*INPUT MATERIAL*.
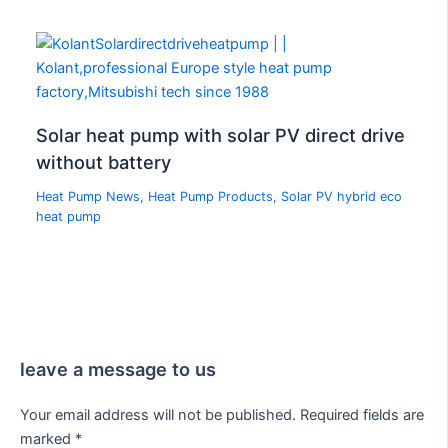
Solar heat pump with solar PV direct drive
without battery
Heat Pump News
,
Heat Pump Products
,
Solar PV hybrid eco
heat pump
leave a message to us
Your email address will not be published.
Required fields are
marked
*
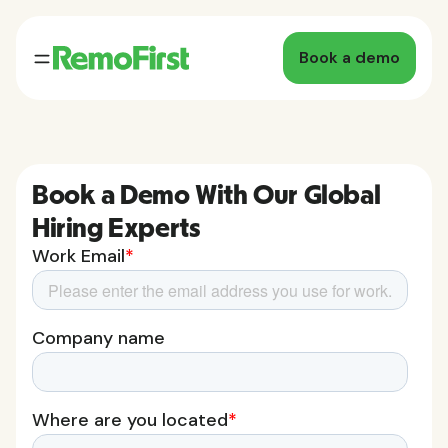
Book a demo
Book a Demo With Our Global
Hiring Experts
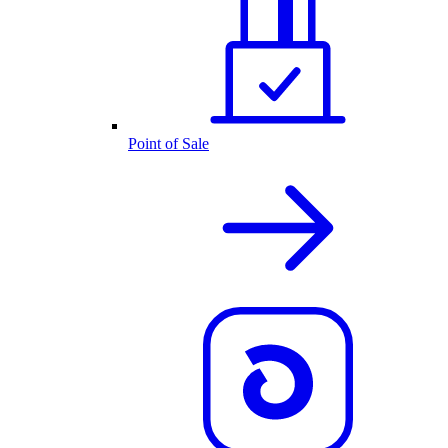
Point of Sale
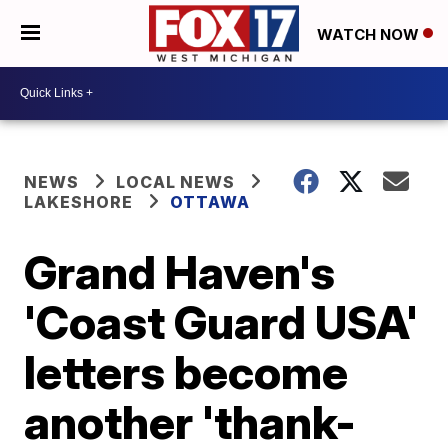
WATCH NOW
NEWS
LOCAL NEWS
LAKESHORE
OTTAWA
Grand Haven's
'Coast Guard USA'
letters become
another 'thank-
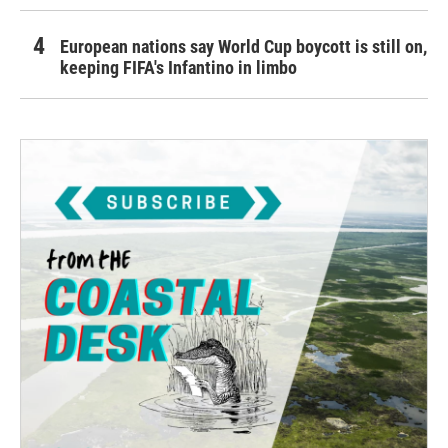
European nations say World Cup boycott is still on,
keeping FIFA's Infantino in limbo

*WHAT YOU NEED TO DO*. All the lines above should be reproduced exactly, and none of the pictures.

*SOLVED PROBLEM*.
Solar heat pump with solar PV direct drive
without battery
Heat Pump News
,
Heat Pump Products
,
Solar PV hybrid eco
heat pump
leave a message to us
Your email address will not be published.
Required fields are
marked
*
Book a demo
Book a Demo With Our Global
Hiring Experts
Point of Sale
WATCH NOW
NEWS
LOCAL NEWS
LAKESHORE
OTTAWA
Grand Haven's
'Coast Guard USA'
letters become
another 'thank-
European nations say World Cup boycott is still on,
keeping FIFA's Infantino in limbo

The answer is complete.